Le puso la correa alrededor del cuello. Era una pura formalidad, porque luego no tiraría de él mientras paseaban, pero le encantaba ver la pequeña plaquita dorada con el nombre de Toby balancearse a cada paso. Él jugueteo con ella, tal y como siempre hacía cuando se la ponía. Recordaba como en los primeros paseos se la quitaba, la chupaba y la acababa tirando en alguna esquina; pero de un tiempo a esta parte parecía que aceptaba llevarla puesta.
Comprobó que las ruedas estaban bien engrasadas. Había estado lloviendo y no quería que se oxidaran. Luego se puso el abrigo y el gorro, abrió la puerta y salió a la calle empujando el carrito. Recordaba, meses atrás, cuando empezaron a dar aquellos paseos juntos. ¡Cómo les miraban todos! Había hasta exclamaciones de sorpresa. Ahora, de vez en cuando, aún comprobaba como alguna mandíbula se descolgaba y algún que otro índice curioso les apuntaba. A ver, sí, no es muy normal sacar a pasear a tu mascota en un carrito, era consciente de ello. Pero a Toby le venía muy bien salir a la calle, pese a su condición. Disfrutaba mucho, miraba atento en todas las direcciones, y tenía más apetito y estaba de mejor humor desde que realizaban aquellos paseos diarios. Estaba seguro de que los disfrutaba tanto como él. Y la gente del barrio ya se había acostumbrado a verlos pasar. Había quienes saludaban con afecto a Toby, y este, desde luego, les reconocía y saludaba a su manera.
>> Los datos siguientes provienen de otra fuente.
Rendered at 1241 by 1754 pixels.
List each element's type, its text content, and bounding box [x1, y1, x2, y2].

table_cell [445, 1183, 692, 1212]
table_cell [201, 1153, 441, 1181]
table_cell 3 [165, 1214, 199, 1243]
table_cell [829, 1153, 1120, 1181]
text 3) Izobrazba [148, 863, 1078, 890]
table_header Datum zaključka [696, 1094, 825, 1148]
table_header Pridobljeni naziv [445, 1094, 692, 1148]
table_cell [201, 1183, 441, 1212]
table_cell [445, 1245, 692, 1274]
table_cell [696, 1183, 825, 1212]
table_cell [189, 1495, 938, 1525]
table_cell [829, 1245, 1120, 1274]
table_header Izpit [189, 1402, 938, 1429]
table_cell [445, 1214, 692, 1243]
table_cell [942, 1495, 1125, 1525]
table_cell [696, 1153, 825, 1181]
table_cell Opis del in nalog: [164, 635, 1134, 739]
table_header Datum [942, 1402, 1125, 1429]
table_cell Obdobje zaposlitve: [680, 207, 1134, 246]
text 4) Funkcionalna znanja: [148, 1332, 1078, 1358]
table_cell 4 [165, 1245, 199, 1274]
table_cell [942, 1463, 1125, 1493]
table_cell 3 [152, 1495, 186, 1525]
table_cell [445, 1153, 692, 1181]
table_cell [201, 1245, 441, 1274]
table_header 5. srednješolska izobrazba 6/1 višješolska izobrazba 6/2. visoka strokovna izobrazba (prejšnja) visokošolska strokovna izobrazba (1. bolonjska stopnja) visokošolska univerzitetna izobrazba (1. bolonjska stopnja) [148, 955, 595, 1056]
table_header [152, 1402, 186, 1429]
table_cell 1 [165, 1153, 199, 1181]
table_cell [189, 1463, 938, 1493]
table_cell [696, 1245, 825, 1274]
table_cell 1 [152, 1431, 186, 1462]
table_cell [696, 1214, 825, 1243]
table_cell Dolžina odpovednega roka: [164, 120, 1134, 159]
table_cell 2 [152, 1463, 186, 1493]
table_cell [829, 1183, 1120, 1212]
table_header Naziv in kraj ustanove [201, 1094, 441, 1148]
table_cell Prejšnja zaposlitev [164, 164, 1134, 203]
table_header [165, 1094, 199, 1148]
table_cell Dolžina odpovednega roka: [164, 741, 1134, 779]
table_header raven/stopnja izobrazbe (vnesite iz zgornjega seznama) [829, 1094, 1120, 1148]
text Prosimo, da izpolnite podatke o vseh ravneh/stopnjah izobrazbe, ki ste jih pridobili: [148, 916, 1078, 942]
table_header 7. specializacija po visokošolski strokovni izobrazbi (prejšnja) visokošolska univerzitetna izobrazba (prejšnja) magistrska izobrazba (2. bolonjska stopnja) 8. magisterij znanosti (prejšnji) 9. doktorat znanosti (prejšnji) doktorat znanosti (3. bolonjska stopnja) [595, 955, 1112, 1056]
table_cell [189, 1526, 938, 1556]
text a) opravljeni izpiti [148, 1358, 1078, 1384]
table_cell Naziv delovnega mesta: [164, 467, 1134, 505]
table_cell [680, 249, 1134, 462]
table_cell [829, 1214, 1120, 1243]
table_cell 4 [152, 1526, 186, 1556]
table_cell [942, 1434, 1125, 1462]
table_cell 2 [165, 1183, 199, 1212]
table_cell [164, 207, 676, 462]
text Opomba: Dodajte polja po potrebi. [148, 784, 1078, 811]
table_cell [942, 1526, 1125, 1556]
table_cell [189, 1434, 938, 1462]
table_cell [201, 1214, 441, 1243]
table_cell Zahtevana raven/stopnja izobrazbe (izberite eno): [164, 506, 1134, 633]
Chispeaba un poco, y las gotas rompían el esquema de ondas que recorría la parte superior de la pecera al avanzar por la calle. Toby se desplazaba de un lado al otro de la misma, como hacía siempre, curioseando los colores y formas que le rodeaban. Metió una mano en el agua y noto como enroscaba un par de sus flexibles tentáculos alrededor de sus dedos y su muñeca, señal de que estaba contento y a gusto. Sonrío. No todo el mundo tenía una relación tan genial con su mascota como la que tenían ellos. Y más tratándose de un pulpo.